__Work item__. Write out the passage of the blog post below from "Reader, I think" to "mine, no shame.", word for word.

__Page text__.
Normally this blog is reserved for 70s and 80s television, but when an opportunity arose to watch Tommy Wiseau’s “sitcom” The Neighbors, I took it, figuring that, while it would be undoubtedly terrible, it would also be harmlessly amusing, and make for an entertaining post here.

Reader, I think it broke me.

Allow me an explanation: while I don’t spend nearly as much time as I used to indulging in bad movies, I do enjoy The Room. If you haven’t seen The Room by now, it’s probably not your thing anyway, and that’s okay. I was a latecomer, and I’ve only seen it at audience participation theater screenings, which seems to be the optimal setting. I would never watch it at home by myself, because in addition to being ineptly written, directed, filmed, edited, and acted, it’s also boring, as most movies about love triangles are. In an audience setting, though, with people dressed up like the characters, throwing plastic spoons, and clapping along to the R&B slow jam played during the interminable sex scenes, it’s a lot of fun. Hey, you have your pleasures, and I have mine, no shame.

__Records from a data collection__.
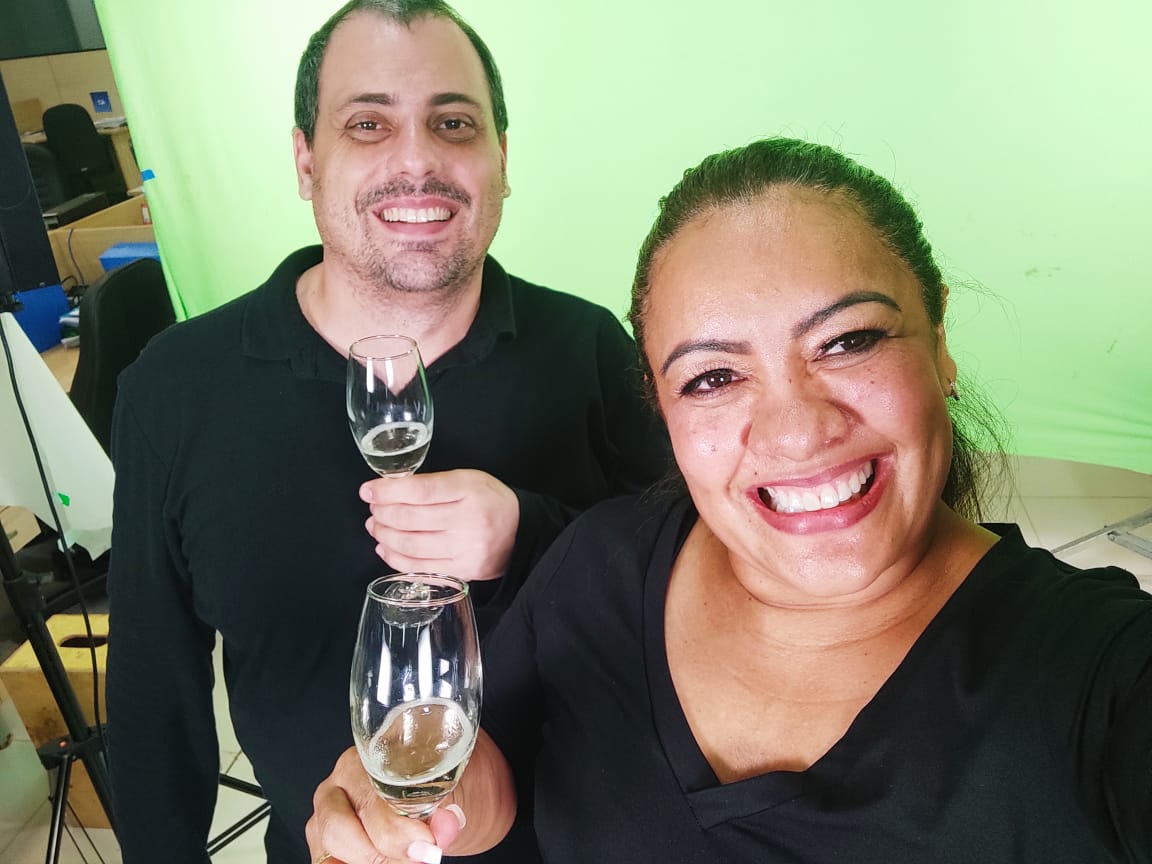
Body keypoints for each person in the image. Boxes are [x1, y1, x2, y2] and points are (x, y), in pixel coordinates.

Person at [306, 136, 1152, 864]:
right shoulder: (600, 564)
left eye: (848, 340)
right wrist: (436, 808)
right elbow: (503, 774)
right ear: (663, 411)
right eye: (712, 377)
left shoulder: (1098, 678)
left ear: (940, 343)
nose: (797, 432)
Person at [104, 2, 669, 863]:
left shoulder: (592, 351)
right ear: (306, 160)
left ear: (502, 158)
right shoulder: (176, 388)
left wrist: (534, 534)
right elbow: (154, 698)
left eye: (454, 123)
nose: (417, 160)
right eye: (368, 124)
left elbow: (693, 590)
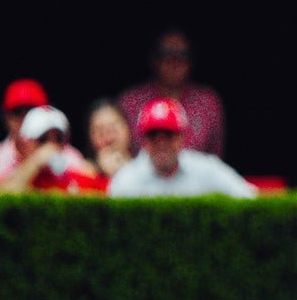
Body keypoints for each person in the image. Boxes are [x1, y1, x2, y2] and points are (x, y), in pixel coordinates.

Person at [109, 98, 256, 198]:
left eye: (169, 134)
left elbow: (249, 198)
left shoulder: (207, 169)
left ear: (182, 137)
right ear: (143, 140)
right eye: (153, 134)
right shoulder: (125, 180)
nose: (161, 142)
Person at [119, 28, 225, 158]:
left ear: (191, 61)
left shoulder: (207, 102)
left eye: (183, 55)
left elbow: (215, 157)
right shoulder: (130, 101)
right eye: (166, 54)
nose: (175, 61)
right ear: (154, 59)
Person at [0, 79, 85, 193]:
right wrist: (35, 163)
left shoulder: (70, 158)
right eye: (17, 112)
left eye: (32, 110)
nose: (25, 117)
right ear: (5, 116)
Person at [0, 106, 107, 195]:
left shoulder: (76, 177)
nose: (52, 146)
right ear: (25, 144)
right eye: (42, 139)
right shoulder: (7, 179)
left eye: (58, 139)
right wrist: (35, 163)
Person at [84, 98, 134, 181]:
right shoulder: (84, 173)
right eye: (101, 131)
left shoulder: (148, 169)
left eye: (114, 128)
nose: (109, 137)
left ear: (128, 128)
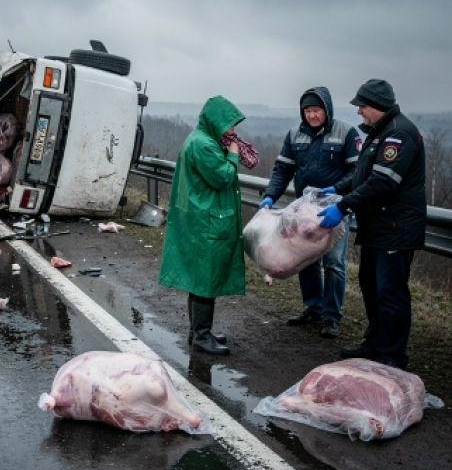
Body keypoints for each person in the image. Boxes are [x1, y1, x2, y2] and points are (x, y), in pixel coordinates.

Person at [317, 78, 426, 370]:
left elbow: (383, 182)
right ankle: (374, 342)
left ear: (378, 106)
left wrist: (343, 206)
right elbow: (363, 174)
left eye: (363, 106)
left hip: (395, 228)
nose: (359, 111)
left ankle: (391, 356)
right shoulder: (378, 133)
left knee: (391, 292)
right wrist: (338, 189)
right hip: (377, 227)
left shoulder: (398, 134)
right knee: (370, 286)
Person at [259, 87, 360, 338]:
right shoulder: (295, 135)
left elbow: (357, 172)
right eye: (307, 111)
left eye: (317, 110)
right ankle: (313, 308)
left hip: (334, 209)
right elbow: (283, 170)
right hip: (303, 211)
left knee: (334, 262)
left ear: (327, 109)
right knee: (304, 259)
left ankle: (331, 315)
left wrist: (337, 190)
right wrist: (270, 196)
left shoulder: (346, 133)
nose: (312, 115)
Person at [158, 95, 246, 355]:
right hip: (206, 222)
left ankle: (197, 329)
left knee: (199, 279)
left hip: (198, 219)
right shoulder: (205, 145)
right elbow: (223, 177)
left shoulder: (198, 139)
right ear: (216, 122)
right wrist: (232, 156)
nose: (232, 131)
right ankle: (201, 336)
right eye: (229, 125)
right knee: (206, 280)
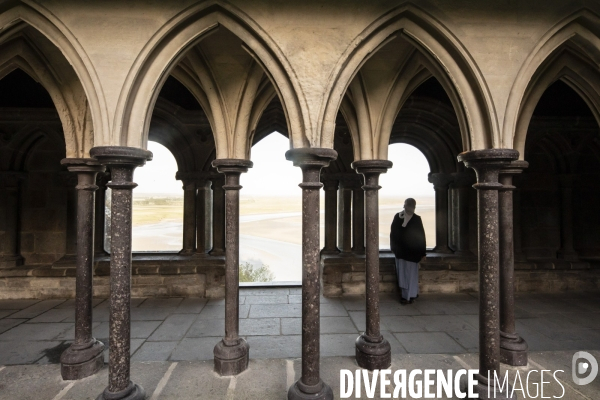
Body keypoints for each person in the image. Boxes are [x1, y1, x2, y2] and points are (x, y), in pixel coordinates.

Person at [390, 198, 426, 305]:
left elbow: (421, 236)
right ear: (404, 205)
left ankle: (411, 295)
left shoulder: (417, 219)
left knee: (411, 275)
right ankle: (407, 295)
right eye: (408, 204)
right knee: (403, 275)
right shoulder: (398, 217)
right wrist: (394, 248)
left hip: (413, 253)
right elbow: (393, 234)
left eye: (411, 205)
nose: (409, 207)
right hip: (401, 252)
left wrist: (423, 253)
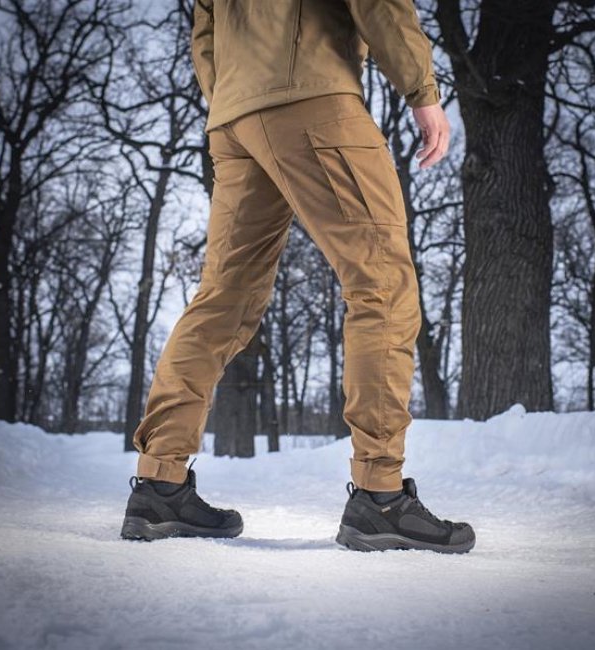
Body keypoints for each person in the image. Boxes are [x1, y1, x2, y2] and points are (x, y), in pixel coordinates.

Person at [121, 0, 475, 554]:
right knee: (383, 285)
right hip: (312, 96)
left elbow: (205, 29)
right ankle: (380, 497)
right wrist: (422, 90)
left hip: (234, 115)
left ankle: (159, 485)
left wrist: (233, 95)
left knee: (223, 299)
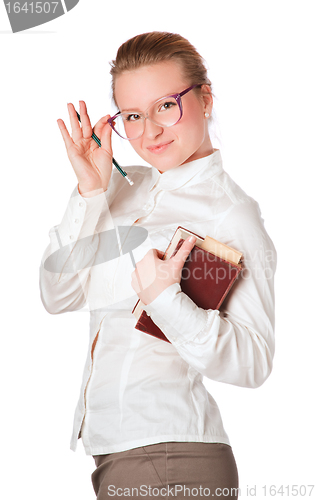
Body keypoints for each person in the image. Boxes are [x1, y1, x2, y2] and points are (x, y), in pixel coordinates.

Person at [39, 31, 276, 499]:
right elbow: (58, 295)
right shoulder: (121, 189)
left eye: (166, 105)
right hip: (117, 456)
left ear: (205, 98)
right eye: (132, 115)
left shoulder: (229, 213)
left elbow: (254, 362)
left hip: (173, 457)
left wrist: (164, 299)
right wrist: (90, 191)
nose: (149, 132)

__Reply__.
Reader, I think it broke me.

Allow me an explanation: while I don’t spend nearly as much time as I used to indulging in bad movies, I do enjoy The Room. If you haven’t seen The Room by now, it’s probably not your thing anyway, and that’s okay. I was a latecomer, and I’ve only seen it at audience participation theater screenings, which seems to be the optimal setting. I would never watch it at home by myself, because in addition to being ineptly written, directed, filmed, edited, and acted, it’s also boring, as most movies about love triangles are. In an audience setting, though, with people dressed up like the characters, throwing plastic spoons, and clapping along to the R&B slow jam played during the interminable sex scenes, it’s a lot of fun. Hey, you have your pleasures, and I have mine, no shame.